Wolfram Floats Common Language For Internet Of Things

Amid all the “connected device” hoopla coming out of the Consumer Electronics Show (CES) this week, one of the most interesting announcements came from an unexpected corner: Wolfram Research, a maker of high-end software that is used in scientific research.

On Monday, the company’s CEO, Stephen Wolfram, announced The Wolfram Connected Devices Project – an initiative that will comprise both a common catalog of connected devices and a common language to connect them.

wolfram connected devices
Wolfram launched its Connected Devices Project, an attempt to provide a catalog of Internet-connected devices. (Image courtesy of Wolfram.)

“Connected devices are central to our long-term strategy of injecting sophisticated computation and knowledge into everything,” Wolfram said. “With the Wolfram Language we now have a way to describe and compute about things in the world. Connected devices are what we need to measure and interface with those things.”

Wolfram’s short-term goal is to begin cataloging IoT devices and making those devices ‘searchable’ via its Wolfram Alpha web portal – what the company describes as a ‘computational knowledge engine’ that can provide answers to questions (rather than, say, linking to information that might be relevant).

Wolfram set up a web site to begin collecting device data and allowing users to recommend devices to add to its catalog. Each device profile will collect detailed specification data on connected devices, including physical measurements and links to APIs, documents and other assets. That structured data will allow anyone with a specific question about a type of device to search for it using Wolfram Alpha.

Once the company has a critical mass of connected devices profiles, Wolfram says it will be easy to take the next step: enabling developers to connect devices from different manufacturers using its Wolfram Language.

There are concerns within the technical community that the fast-evolving Internet of Things may turn into a “Tower of Babel” – as products from a different companies are deployed within business and home networks that rely on different protocols and standards to communicate.

Wolfram isn’t the first company to propose a common platform that will build bridges between otherwise silo’d devices. In December, the Linux Foundation announced a new, cross industry consortium of major IT infrastructure makers, software vendors and electronics firms. The AllSeen Alliance is tasked with developing a common, open source platform that allows hardware and software firms to unite their creations, regardless of their brand – and provide basic security features, to boot.

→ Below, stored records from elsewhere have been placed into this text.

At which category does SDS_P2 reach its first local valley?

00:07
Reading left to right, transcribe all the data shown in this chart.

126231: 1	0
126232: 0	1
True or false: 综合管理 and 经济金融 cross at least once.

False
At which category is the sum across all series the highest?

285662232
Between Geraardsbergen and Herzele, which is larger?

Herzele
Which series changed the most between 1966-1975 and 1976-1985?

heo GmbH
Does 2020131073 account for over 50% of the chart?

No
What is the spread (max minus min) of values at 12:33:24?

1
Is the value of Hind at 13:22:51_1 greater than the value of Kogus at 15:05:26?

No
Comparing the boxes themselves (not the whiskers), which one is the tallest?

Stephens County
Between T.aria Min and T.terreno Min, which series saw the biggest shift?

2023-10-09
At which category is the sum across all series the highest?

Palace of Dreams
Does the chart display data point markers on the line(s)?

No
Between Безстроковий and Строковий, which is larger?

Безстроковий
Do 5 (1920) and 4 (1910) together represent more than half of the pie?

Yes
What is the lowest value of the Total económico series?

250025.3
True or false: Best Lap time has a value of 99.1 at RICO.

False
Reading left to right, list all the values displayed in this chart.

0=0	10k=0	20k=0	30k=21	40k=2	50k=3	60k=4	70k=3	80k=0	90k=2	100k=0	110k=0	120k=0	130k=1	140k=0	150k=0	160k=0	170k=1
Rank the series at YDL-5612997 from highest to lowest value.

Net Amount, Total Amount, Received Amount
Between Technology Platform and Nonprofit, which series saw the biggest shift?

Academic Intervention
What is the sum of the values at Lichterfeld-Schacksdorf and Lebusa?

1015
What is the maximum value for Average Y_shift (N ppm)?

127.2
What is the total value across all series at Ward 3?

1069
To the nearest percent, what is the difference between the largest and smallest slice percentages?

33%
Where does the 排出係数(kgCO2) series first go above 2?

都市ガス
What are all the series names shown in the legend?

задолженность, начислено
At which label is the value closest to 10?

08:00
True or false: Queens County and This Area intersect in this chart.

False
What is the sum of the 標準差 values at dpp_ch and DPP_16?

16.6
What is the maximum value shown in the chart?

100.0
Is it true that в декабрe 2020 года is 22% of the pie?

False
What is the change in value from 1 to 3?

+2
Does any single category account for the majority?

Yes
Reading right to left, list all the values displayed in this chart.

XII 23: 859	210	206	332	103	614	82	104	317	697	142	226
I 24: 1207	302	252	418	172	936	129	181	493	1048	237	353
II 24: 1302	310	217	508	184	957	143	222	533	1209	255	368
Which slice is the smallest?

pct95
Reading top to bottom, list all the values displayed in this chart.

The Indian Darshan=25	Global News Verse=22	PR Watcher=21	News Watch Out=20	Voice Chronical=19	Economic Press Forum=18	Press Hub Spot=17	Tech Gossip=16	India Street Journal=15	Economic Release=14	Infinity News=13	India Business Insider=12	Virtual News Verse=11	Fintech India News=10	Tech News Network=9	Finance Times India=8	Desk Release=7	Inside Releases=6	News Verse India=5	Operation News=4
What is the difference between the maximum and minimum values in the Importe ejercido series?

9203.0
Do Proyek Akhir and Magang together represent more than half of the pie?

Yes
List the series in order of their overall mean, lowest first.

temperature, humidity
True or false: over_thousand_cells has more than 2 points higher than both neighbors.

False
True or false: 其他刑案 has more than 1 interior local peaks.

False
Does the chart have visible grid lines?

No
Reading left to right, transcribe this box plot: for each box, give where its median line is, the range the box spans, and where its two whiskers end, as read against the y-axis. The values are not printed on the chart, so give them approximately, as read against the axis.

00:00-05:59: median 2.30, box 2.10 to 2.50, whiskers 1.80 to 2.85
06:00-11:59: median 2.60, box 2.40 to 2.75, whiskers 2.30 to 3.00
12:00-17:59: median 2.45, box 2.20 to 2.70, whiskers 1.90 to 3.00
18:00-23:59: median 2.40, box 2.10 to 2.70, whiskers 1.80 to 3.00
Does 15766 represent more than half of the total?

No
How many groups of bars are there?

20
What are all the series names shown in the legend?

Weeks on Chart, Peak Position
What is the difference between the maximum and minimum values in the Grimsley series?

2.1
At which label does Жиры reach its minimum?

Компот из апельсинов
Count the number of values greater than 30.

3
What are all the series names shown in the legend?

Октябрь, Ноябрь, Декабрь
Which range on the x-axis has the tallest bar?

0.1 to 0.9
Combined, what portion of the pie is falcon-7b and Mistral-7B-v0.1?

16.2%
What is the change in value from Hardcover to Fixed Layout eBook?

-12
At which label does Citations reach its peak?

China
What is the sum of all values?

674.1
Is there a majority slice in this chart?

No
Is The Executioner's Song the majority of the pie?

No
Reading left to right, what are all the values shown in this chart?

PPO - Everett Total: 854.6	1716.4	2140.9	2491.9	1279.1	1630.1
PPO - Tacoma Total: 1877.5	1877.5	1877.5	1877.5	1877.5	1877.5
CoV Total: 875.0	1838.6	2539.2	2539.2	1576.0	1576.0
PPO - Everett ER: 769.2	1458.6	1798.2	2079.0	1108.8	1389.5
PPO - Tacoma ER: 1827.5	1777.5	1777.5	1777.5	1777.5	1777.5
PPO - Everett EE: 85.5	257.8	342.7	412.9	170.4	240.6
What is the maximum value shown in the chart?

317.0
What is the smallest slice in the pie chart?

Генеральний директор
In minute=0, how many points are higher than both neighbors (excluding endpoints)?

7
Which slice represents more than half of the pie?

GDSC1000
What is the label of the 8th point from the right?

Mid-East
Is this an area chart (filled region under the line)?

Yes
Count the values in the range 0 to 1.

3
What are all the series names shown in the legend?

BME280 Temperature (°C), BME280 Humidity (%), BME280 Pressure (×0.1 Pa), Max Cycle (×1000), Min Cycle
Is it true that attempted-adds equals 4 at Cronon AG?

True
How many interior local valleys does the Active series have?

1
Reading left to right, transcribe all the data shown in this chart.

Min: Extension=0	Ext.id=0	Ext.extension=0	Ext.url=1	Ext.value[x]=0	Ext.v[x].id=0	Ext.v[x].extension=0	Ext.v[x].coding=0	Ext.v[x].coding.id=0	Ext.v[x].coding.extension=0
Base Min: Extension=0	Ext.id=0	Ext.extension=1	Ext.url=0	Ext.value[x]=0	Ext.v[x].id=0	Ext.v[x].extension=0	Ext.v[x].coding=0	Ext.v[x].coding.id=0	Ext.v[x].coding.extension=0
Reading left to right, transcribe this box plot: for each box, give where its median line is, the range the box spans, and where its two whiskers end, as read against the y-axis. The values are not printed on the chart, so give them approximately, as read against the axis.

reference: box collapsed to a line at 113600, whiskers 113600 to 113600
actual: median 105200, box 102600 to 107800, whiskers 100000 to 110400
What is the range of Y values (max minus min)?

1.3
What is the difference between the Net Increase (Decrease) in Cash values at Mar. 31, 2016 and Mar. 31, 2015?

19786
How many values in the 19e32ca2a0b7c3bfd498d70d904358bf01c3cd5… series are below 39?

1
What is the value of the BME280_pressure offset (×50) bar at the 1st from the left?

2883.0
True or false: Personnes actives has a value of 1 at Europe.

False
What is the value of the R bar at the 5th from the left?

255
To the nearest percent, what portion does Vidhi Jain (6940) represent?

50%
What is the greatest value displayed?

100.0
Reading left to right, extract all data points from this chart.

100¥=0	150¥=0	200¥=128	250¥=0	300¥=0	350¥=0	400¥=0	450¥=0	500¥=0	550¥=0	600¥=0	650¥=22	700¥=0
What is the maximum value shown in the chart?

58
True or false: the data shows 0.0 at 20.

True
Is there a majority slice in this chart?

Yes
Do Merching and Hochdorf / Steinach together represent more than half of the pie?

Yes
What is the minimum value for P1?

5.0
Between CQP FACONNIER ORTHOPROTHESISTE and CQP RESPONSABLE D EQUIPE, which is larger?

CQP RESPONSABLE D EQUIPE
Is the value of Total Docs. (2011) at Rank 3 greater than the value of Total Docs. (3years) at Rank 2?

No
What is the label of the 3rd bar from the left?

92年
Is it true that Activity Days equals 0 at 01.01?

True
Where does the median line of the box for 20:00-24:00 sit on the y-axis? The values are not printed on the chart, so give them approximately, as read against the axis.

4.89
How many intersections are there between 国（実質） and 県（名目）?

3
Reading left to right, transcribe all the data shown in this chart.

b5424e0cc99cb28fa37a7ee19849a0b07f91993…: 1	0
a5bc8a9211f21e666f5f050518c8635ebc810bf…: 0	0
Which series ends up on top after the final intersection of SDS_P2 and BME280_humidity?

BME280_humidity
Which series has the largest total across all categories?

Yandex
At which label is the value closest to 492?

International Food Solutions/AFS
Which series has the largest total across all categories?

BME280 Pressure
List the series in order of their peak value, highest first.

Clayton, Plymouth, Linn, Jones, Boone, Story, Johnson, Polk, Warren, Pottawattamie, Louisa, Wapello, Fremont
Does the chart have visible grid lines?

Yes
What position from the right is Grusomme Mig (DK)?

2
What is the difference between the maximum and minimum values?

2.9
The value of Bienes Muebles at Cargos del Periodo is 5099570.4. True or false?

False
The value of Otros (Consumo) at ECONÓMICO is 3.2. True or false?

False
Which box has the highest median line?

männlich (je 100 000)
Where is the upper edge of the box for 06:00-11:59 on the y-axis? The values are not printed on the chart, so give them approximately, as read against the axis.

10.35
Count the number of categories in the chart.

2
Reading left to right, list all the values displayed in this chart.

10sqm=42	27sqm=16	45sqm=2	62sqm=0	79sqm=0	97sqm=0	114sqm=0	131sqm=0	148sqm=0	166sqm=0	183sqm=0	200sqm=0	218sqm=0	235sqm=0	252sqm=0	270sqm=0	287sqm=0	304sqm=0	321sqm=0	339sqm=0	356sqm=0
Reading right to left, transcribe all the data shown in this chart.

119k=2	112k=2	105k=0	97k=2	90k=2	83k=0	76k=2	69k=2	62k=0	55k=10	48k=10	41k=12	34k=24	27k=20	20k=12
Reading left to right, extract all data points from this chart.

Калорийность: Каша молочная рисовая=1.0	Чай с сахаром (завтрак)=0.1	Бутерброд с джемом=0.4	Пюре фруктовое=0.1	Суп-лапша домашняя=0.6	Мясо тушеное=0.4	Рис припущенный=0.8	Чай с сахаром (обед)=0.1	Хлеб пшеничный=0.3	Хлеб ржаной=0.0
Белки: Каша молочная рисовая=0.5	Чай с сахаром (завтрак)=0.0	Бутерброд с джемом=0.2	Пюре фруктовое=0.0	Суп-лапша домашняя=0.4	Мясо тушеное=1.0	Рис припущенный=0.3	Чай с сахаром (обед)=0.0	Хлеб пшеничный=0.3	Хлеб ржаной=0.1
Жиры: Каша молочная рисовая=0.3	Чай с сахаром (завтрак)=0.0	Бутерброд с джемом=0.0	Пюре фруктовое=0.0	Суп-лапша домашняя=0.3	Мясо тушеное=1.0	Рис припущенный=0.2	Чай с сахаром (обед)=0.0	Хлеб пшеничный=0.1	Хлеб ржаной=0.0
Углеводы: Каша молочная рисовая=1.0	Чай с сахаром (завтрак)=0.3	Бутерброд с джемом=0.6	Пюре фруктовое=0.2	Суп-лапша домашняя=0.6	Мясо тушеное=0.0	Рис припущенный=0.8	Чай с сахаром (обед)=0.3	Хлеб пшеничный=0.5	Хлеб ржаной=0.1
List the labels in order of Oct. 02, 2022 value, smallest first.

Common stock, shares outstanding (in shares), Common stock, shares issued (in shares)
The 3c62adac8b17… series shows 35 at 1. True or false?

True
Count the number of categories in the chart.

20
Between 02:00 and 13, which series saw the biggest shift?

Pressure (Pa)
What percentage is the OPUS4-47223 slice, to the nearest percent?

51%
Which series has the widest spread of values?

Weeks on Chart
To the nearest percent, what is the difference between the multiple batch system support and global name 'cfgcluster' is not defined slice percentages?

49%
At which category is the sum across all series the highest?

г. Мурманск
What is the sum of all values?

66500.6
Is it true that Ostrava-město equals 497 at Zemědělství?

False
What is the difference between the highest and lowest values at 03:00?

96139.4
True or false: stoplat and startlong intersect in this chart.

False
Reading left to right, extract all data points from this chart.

That Alliance counts electronics giants like Panasonic, Qualcomm, LG and Sharp as members. Other charter members include retail giant Sears and networking equipment maker Cisco Systems.

Firms like Xively, a division of the firm LogMeIn, also offer a PaaS (platform as a service) to span connected devices, while Thingworx (recently acquired by the firm PTC) offers an application modeling and development environment as well as PaaS that comprises business logic, collaborative features and a search portal (SQUEAL).

But Wolfram has a number of powerful technologies that could enable capabilities far beyond what a vendor consortium like Allseen proposes. According to Wolfram, the company’s data framework (WDF) could allow the company to make a wide variety of physical and logical information about connected devices accessible programmatically, including things like images, geopositions and measured physical quantities.

“What WDF does is to take everything we’ve learned about representing data and the world from Wolfram|Alpha, and make it available to use on data from anywhere,” Wolfram said. “In the end our goal is not just to deal with information about devices, but actually be able to connect to the devices, and get data from them—and then do all sorts of things with that data.”

An early test of the possibilities of the platform will come by way of Intel. Wolfram is porting Wolfram Language and Mathematica to Intel’s new Edison SD-sized mini-PC, the company announced.

“Pairing Wolfram Language—the foundation of Wolfram’s initiative to apply sophisticated computation everywhere, in a universally accessible way—with Intel Edison is a significant advance for the future of embedded computation and the Internet of Things,” said Mike Bell, Intel Vice President and General Manager for Intel’s New Devices Group.